Indicaciones: Puede tomarse como desayuno o merienda. No es un tratamiento para los miomas o quistes.

¿Qué hábitos pueden ser útiles?

Además de comer adecuadamente, conviene prestar atención al peso corporal, realizar actividad física de forma regular y dormir lo suficiente. El ejercicio moderado puede contribuir al bienestar general y ayudar a mantener una buena condición cardiovascular y muscular.

También es recomendable llevar un registro de los síntomas. Anotar cuándo aparece el dolor, cuánto dura, cómo son los sangrados y si existen cambios en el ciclo menstrual puede proporcionar información útil durante una consulta ginecológica.

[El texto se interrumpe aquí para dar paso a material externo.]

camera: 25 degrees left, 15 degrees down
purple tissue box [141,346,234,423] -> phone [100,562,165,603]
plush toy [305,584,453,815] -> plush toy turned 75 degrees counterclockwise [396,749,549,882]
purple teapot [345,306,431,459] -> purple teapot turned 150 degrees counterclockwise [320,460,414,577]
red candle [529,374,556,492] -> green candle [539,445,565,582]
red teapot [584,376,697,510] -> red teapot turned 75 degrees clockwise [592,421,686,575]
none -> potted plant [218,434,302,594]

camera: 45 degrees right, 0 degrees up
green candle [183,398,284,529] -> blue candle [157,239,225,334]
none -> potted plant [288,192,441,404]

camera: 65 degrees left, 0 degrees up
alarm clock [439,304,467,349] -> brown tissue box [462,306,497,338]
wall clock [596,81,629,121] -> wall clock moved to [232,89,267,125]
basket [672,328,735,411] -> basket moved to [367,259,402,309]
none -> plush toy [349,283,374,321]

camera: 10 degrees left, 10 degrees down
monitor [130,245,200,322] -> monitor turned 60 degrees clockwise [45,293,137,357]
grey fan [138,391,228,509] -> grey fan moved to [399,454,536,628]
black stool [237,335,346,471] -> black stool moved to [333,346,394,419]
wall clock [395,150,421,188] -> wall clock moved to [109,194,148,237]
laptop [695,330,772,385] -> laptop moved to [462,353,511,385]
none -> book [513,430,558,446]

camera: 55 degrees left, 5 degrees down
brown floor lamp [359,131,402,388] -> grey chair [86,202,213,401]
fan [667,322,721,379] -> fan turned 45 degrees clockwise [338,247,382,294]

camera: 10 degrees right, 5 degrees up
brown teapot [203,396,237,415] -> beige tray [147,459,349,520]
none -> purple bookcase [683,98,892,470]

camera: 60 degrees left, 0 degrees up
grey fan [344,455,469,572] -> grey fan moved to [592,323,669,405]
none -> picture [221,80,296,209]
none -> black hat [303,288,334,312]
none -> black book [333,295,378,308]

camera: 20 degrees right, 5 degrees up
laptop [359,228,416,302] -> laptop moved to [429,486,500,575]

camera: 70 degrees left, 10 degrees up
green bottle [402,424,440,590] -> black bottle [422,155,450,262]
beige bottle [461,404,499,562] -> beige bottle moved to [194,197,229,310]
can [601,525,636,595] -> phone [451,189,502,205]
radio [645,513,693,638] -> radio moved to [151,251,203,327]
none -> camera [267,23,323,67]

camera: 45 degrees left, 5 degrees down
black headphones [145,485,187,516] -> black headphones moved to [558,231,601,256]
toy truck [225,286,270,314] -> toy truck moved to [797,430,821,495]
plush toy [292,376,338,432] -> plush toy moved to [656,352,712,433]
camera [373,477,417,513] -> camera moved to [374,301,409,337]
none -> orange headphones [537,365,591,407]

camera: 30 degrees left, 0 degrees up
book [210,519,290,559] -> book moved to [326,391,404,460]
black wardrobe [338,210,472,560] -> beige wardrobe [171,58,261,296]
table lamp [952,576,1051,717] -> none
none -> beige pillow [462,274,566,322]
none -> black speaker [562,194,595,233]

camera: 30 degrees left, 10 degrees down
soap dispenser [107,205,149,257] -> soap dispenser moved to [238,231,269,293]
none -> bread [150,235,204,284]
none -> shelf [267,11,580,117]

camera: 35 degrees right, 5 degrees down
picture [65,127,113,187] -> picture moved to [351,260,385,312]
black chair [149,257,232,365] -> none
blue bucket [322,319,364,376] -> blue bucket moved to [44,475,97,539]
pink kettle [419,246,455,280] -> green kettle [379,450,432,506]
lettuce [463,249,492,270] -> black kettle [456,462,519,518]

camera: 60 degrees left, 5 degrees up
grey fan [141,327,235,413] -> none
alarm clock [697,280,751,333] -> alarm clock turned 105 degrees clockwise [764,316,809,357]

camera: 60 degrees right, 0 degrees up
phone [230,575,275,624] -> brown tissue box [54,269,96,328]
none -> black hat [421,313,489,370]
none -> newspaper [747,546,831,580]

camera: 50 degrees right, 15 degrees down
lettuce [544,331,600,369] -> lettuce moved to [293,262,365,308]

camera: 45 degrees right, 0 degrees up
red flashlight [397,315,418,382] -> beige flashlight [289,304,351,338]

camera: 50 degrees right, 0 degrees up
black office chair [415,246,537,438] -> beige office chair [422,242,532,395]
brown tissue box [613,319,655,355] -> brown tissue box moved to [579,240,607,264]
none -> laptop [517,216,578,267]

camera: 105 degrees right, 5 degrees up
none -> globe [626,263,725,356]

Hay que desconfiar especialmente de los preparados que prometen “deshacer miomas”, “limpiar el útero” o “eliminar quistes en pocos días”. No existe una bebida o planta que garantice estos resultados. Algunas hierbas y suplementos pueden incluso interferir con medicamentos o producir efectos adversos.

¿Cuándo es importante consultar?

Las molestias pélvicas persistentes merecen una valoración. También es importante consultar si los períodos se vuelven mucho más abundantes, aparecen sangrados entre menstruaciones, existe dolor durante las relaciones sexuales, sensación constante de presión abdominal o necesidad frecuente de orinar.

Si aparece dolor pélvico intenso y arrepentido, especialmente acompañado de vómitos.